The GoShogun previews screening made me feel super nostalgic.
The previews got progressively sillier but as I kept watching, by the last preview I realized that it had concluded seriously (via Sabarath’s narration).
Next was the main event: the panel.
It started with each panelist introducing themselves and describing their relationship with Shudo.
- I was in charge of Takeshi’s novels for Animage.
- We had a shared feeling of wanting to inform later generations of Takeshi’s work, and organized this event for this purpose.
- Since the decline of Yamato and Gundam in the mid-80s, Takeshi was a writer of remarkable creativity that pushed the anime world further.
- I have fond memories of studying films with Takeshi at this very venue, Ikebukuro Bungeiza. I’m honored that this event is hosted here.
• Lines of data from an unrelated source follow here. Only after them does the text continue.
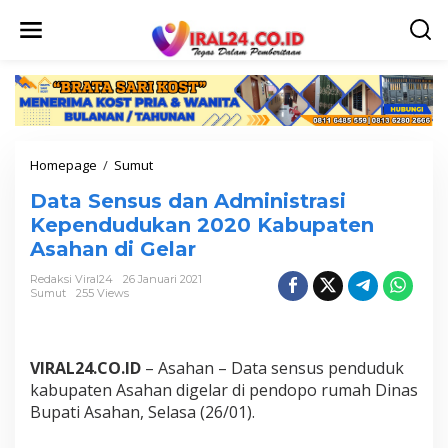
L
e
w
a
t
i
k
e
k
Homepage
/
Sumut
D
o
a
n
Data Sensus dan Administrasi
t
t
a
Kependudukan 2020 Kabupaten
e
S
n
Asahan di Gelar
e
n
Redaksi Viral24
26 Januari 2021
s
Sumut
255 Views
u
s
d
a
VIRAL24.CO.ID
– Asahan – Data sensus penduduk
n
kabupaten Asahan digelar di pendopo rumah Dinas
A
Bupati Asahan, Selasa (26/01).
d
m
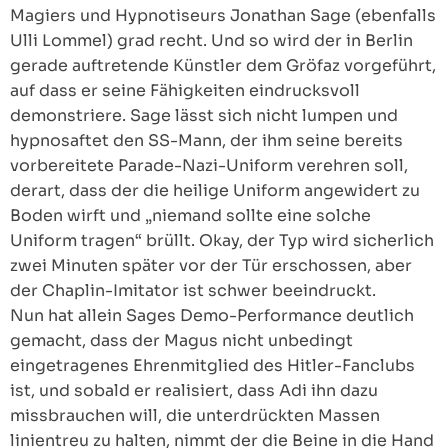
Magiers und Hypnotiseurs Jonathan Sage (ebenfalls
Ulli Lommel) grad recht. Und so wird der in Berlin
gerade auftretende Künstler dem Gröfaz vorgeführt,
auf dass er seine Fähigkeiten eindrucksvoll
demonstriere. Sage lässt sich nicht lumpen und
hypnosaftet den SS-Mann, der ihm seine bereits
vorbereitete Parade-Nazi-Uniform verehren soll,
derart, dass der die heilige Uniform angewidert zu
Boden wirft und „niemand sollte eine solche
Uniform tragen“ brüllt. Okay, der Typ wird sicherlich
zwei Minuten später vor der Tür erschossen, aber
der Chaplin-Imitator ist schwer beeindruckt.
Nun hat allein Sages Demo-Performance deutlich
gemacht, dass der Magus nicht unbedingt
eingetragenes Ehrenmitglied des Hitler-Fanclubs
ist, und sobald er realisiert, dass Adi ihn dazu
missbrauchen will, die unterdrückten Massen
linientreu zu halten, nimmt der die Beine in die Hand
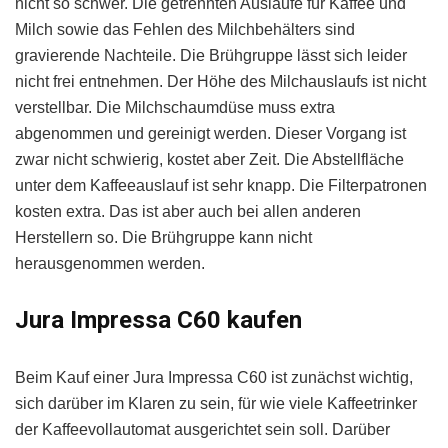
nicht so schwer. Die getrennten Ausläufe für Kaffee und
Milch sowie das Fehlen des Milchbehälters sind
gravierende Nachteile. Die Brühgruppe lässt sich leider
nicht frei entnehmen. Der Höhe des Milchauslaufs ist nicht
verstellbar. Die Milchschaumdüse muss extra
abgenommen und gereinigt werden. Dieser Vorgang ist
zwar nicht schwierig, kostet aber Zeit. Die Abstellfläche
unter dem Kaffeeauslauf ist sehr knapp. Die Filterpatronen
kosten extra. Das ist aber auch bei allen anderen
Herstellern so. Die Brühgruppe kann nicht
herausgenommen werden.
Jura Impressa C60 kaufen
Beim Kauf einer Jura Impressa C60 ist zunächst wichtig,
sich darüber im Klaren zu sein, für wie viele Kaffeetrinker
der Kaffeevollautomat ausgerichtet sein soll. Darüber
- I have worked with Takeshi since Isabelle of Paris. Until then, there were many actresses that were merely cute like the modern-day AKB48 idols. Those actresses were sought only for their cuteness factor. Isabelle of Paris is a drama series concerning the sociable main character Isabelle, who is a strong, self-sufficient woman. I learned a lot from this role and my versatility as an actor widened. Takeshi is one of the individuals that has influenced me the most.
Afterwards, at first one by one each person recounted their individual experiences with Shudo but different panelists would chime in from time to time. It eventually became a discussion among the guests. Hence, as best as I can remember I have listed their respective remarks in bullet point form.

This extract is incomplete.